= Extracted material =
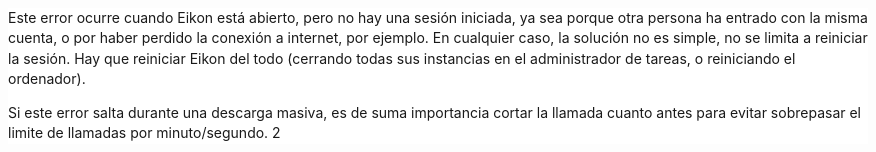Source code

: Este error ocurre cuando Eikon está abierto, pero no hay una sesión iniciada, ya sea porque otra persona ha entrado con la misma cuenta, o por haber perdido la conexión a internet, por ejemplo. En cualquier caso, la solución no es simple, no se limita a reiniciar la sesión. Hay que reiniciar Eikon del todo (cerrando todas sus instancias en el administrador de tareas, o reiniciando el ordenador).

Si este error salta durante una descarga masiva, es de suma importancia cortar la llamada cuanto antes para evitar sobrepasar el limite de llamadas por minuto/segundo.
2

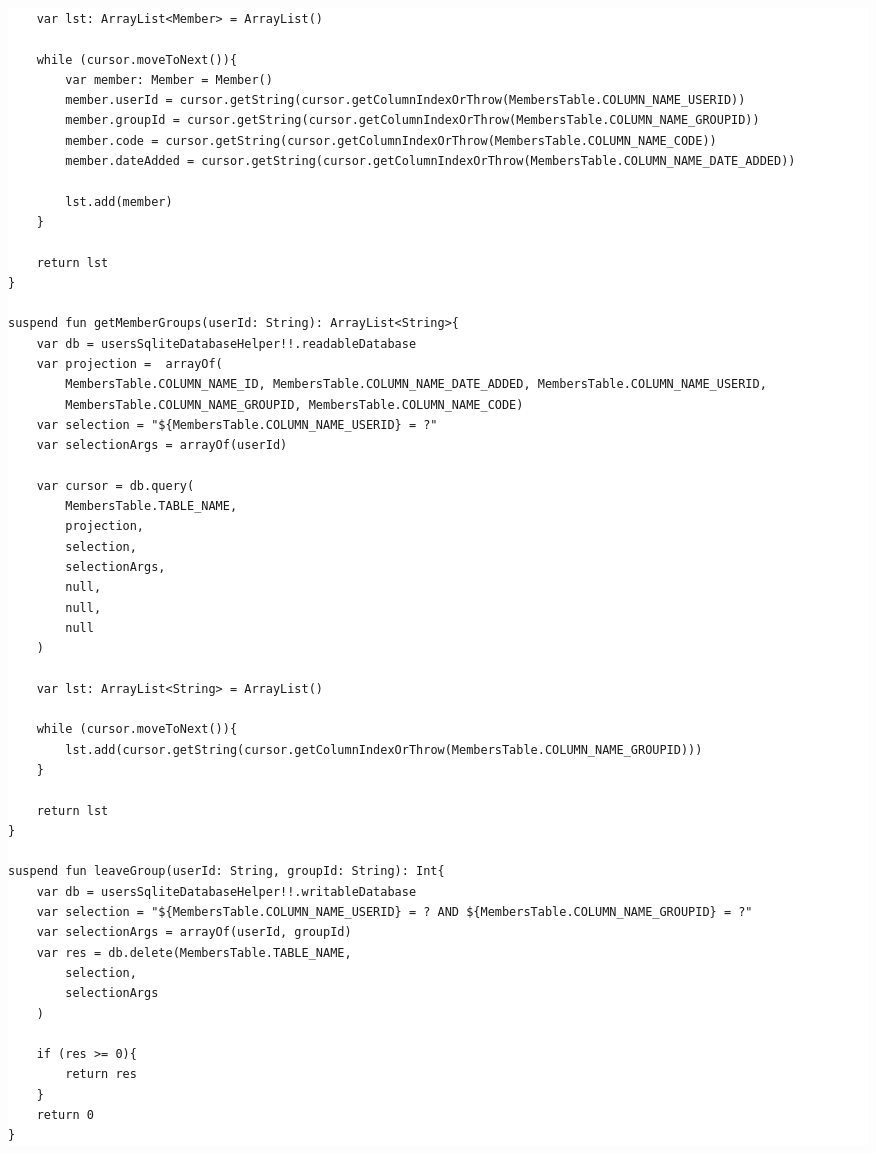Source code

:         var lst: ArrayList<Member> = ArrayList()

        while (cursor.moveToNext()){
            var member: Member = Member()
            member.userId = cursor.getString(cursor.getColumnIndexOrThrow(MembersTable.COLUMN_NAME_USERID))
            member.groupId = cursor.getString(cursor.getColumnIndexOrThrow(MembersTable.COLUMN_NAME_GROUPID))
            member.code = cursor.getString(cursor.getColumnIndexOrThrow(MembersTable.COLUMN_NAME_CODE))
            member.dateAdded = cursor.getString(cursor.getColumnIndexOrThrow(MembersTable.COLUMN_NAME_DATE_ADDED))

            lst.add(member)
        }

        return lst
    }

    suspend fun getMemberGroups(userId: String): ArrayList<String>{
        var db = usersSqliteDatabaseHelper!!.readableDatabase
        var projection =  arrayOf(
            MembersTable.COLUMN_NAME_ID, MembersTable.COLUMN_NAME_DATE_ADDED, MembersTable.COLUMN_NAME_USERID,
            MembersTable.COLUMN_NAME_GROUPID, MembersTable.COLUMN_NAME_CODE)
        var selection = "${MembersTable.COLUMN_NAME_USERID} = ?"
        var selectionArgs = arrayOf(userId)

        var cursor = db.query(
            MembersTable.TABLE_NAME,
            projection,
            selection,
            selectionArgs,
            null,
            null,
            null
        )

        var lst: ArrayList<String> = ArrayList()

        while (cursor.moveToNext()){
            lst.add(cursor.getString(cursor.getColumnIndexOrThrow(MembersTable.COLUMN_NAME_GROUPID)))
        }

        return lst
    }

    suspend fun leaveGroup(userId: String, groupId: String): Int{
        var db = usersSqliteDatabaseHelper!!.writableDatabase
        var selection = "${MembersTable.COLUMN_NAME_USERID} = ? AND ${MembersTable.COLUMN_NAME_GROUPID} = ?"
        var selectionArgs = arrayOf(userId, groupId)
        var res = db.delete(MembersTable.TABLE_NAME,
            selection,
            selectionArgs
        )

        if (res >= 0){
            return res
        }
        return 0
    }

= Exercise instructions =
What you return must match the data above exactly, with no images included.

= Solution =
Source code

: Este error ocurre cuando Eikon está abierto, pero no hay una sesión iniciada, ya sea porque otra persona ha entrado con la misma cuenta, o por haber perdido la conexión a internet, por ejemplo. En cualquier caso, la solución no es simple, no se limita a reiniciar la sesión. Hay que reiniciar Eikon del todo (cerrando todas sus instancias en el administrador de tareas, o reiniciando el ordenador).

Si este error salta durante una descarga masiva, es de suma importancia cortar la llamada cuanto antes para evitar sobrepasar el limite de llamadas por minuto/segundo.
2

Source code

:         var lst: ArrayList<Member> = ArrayList()

        while (cursor.moveToNext()){
            var member: Member = Member()
            member.userId = cursor.getString(cursor.getColumnIndexOrThrow(MembersTable.COLUMN_NAME_USERID))
            member.groupId = cursor.getString(cursor.getColumnIndexOrThrow(MembersTable.COLUMN_NAME_GROUPID))
            member.code = cursor.getString(cursor.getColumnIndexOrThrow(MembersTable.COLUMN_NAME_CODE))
            member.dateAdded = cursor.getString(cursor.getColumnIndexOrThrow(MembersTable.COLUMN_NAME_DATE_ADDED))

            lst.add(member)
        }

        return lst
    }

    suspend fun getMemberGroups(userId: String): ArrayList<String>{
        var db = usersSqliteDatabaseHelper!!.readableDatabase
        var projection =  arrayOf(
            MembersTable.COLUMN_NAME_ID, MembersTable.COLUMN_NAME_DATE_ADDED, MembersTable.COLUMN_NAME_USERID,
            MembersTable.COLUMN_NAME_GROUPID, MembersTable.COLUMN_NAME_CODE)
        var selection = "${MembersTable.COLUMN_NAME_USERID} = ?"
        var selectionArgs = arrayOf(userId)

        var cursor = db.query(
            MembersTable.TABLE_NAME,
            projection,
            selection,
            selectionArgs,
            null,
            null,
            null
        )

        var lst: ArrayList<String> = ArrayList()

        while (cursor.moveToNext()){
            lst.add(cursor.getString(cursor.getColumnIndexOrThrow(MembersTable.COLUMN_NAME_GROUPID)))
        }

        return lst
    }

    suspend fun leaveGroup(userId: String, groupId: String): Int{
        var db = usersSqliteDatabaseHelper!!.writableDatabase
        var selection = "${MembersTable.COLUMN_NAME_USERID} = ? AND ${MembersTable.COLUMN_NAME_GROUPID} = ?"
        var selectionArgs = arrayOf(userId, groupId)
        var res = db.delete(MembersTable.TABLE_NAME,
            selection,
            selectionArgs
        )

        if (res >= 0){
            return res
        }
        return 0
    }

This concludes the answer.